_Directive A_
In the forum thread on PDF-to-Word conversion, which properties does the code set when it creates its DocSaveOptions object, and what value does it give each one?
_Directive B_
Write out word for word the stretch of the forum thread on PDF-to-Word conversion from "Herewith attached the" through "in your PDF.".
_Directive C_
Can you write the next part of the forum thread on PDF-to-Word conversion, picking up after its last sentence?

_Document text_
=== Section Start ===

Converting pdf to Word is different compared to online conversion

Hi Team,

We have observed huge difference in result between converting pdf to word online and using the code. Online converted word file retains header, footer, fonts and alignments are good. Whereas code converted word file looks fonts missing, alignment & header are not maintained. We have tried different combination of setting and save methods. Nothing works like online conversion. Kindly let us know what different settings or conversion method is used in online tool.
using (MemoryStream inputStream = new MemoryStream())
{
using (MemoryStream outputStream = new MemoryStream())
{
inputStream.Write(pdfBytes, 0, pdfBytes.Length);
// Open pdf document
Document pdfDocument = new Document(inputStream);

                    //pdfDocument.Save(@"c:\code\TestAspose.docx", SaveFormat.DocX);
                    
                    var docSaveOptions = new DocSaveOptions()
                    {
                        Format = DocSaveOptions.DocFormat.DocX,
                        Mode = DocSaveOptions.RecognitionMode.Flow,
                        RecognizeBullets = true,
                        RelativeHorizontalProximity = 2.5f
                    };
                    // Save output in docx
                    pdfDocument.Save(outputStream, docSaveOptions);
                    wordBytes = outputStream.ToArray();
                }
            }

@I30256

Could you please ZIP and attach your input PDF and problematic output DOCX here for testing? We will investigate the issue and provide you more information on it.

TestForAspose.zip (183.8 KB)
Herewith attached the files. FYI - We do have valid license.
TestForAspose.pdf – pdf file

TestForAspose.docx – Converted online

TestForAspose_NoOptions.docx – Saved using code without any DocSaveOptions

TestForAspose_Flow.docx – Saved using code with Flow option

@I30256

The online PDF to Word converter uses Aspose.Words for .NET. The fonts of output DOCX are incorrect because fonts are not installed on the system that are used in your PDF.

=== Section End ===

_Supplied material_
=== Section Start ===

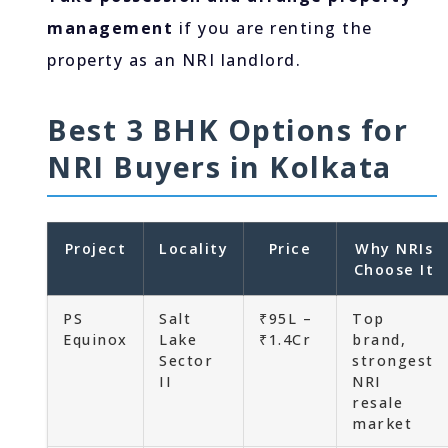
management
if you are renting the
property as an NRI landlord.
Best 3 BHK Options for
NRI Buyers in Kolkata
Project
Locality
Price
Why NRIs
Choose It
PS
Salt
₹95L –
Top
Equinox
Lake
₹1.4Cr
brand,
Sector
strongest
II
NRI
resale
market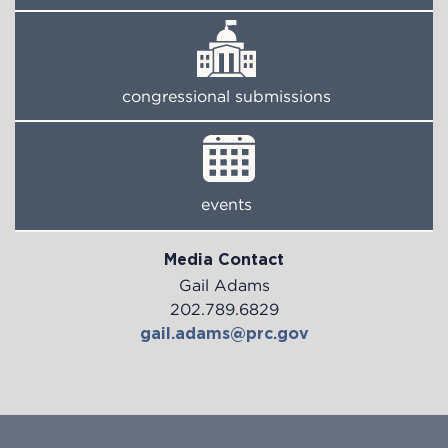
congressional submissions
events
Media Contact
Gail Adams
202.789.6829
gail.adams@prc.gov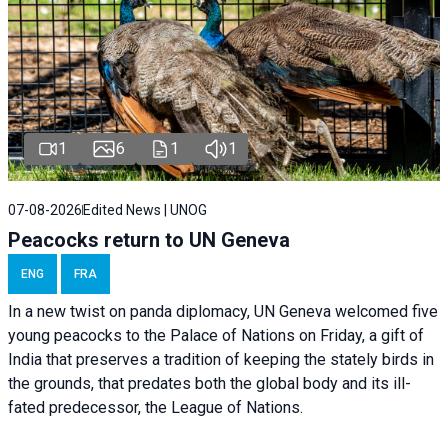
1
6
1
1
07-08-2026
Edited News | UNOG
Peacocks return to UN Geneva
ENG
FRA
In a new twist on panda diplomacy,
UN Geneva
welcomed five
young peacocks to the Palace of Nations on Friday, a gift of
India that preserves a tradition of keeping the stately birds in
the grounds, that predates both the global body and its ill-
fated predecessor, the League of Nations.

=== Section End ===

_Exercise output A_
- Format: DocSaveOptions.DocFormat.DocX
- Mode: DocSaveOptions.RecognitionMode.Flow
- RecognizeBullets: true
- RelativeHorizontalProximity: 2.5f

_Exercise output B_
Herewith attached the files. FYI - We do have valid license.
TestForAspose.pdf – pdf file

TestForAspose.docx – Converted online

TestForAspose_NoOptions.docx – Saved using code without any DocSaveOptions

TestForAspose_Flow.docx – Saved using code with Flow option

@I30256

The online PDF to Word converter uses Aspose.Words for .NET. The fonts of output DOCX are incorrect because fonts are not installed on the system that are used in your PDF.

_Exercise output C_
Using Aspose.PDF for .NET, there is no issue with fonts and alignment of text in DOCX. However, the PDF header is not exported as header of Word document. For the sake of correction, we have logged this problem in our issue tracking system as PDFNET-51473 . You will be notified via this forum thread once this issue is resolved.

We apologize for your inconvenience.

Thanks for logging this problem in issue tracker. It’s not only the header and footer, the whole flow of document is different. Please try switching to web layout in word in both (online & code) documents to see the difference. Pdf uses simple fonts (Times & Calibri). They are not converting in word properly.

You mentioned that online uses Aspose.Words for .NET, how does that work? you load pdf to Aspose.Words doc? Could you please share the snippet for this. Thanks.

@I30256

The input PDF has other font for body text. Please check the attached image.
image.png (358.0 KB)

Could you please ZIP and attach your expected output Word document here for our reference? We will investigate this issue further and provide you more information on it.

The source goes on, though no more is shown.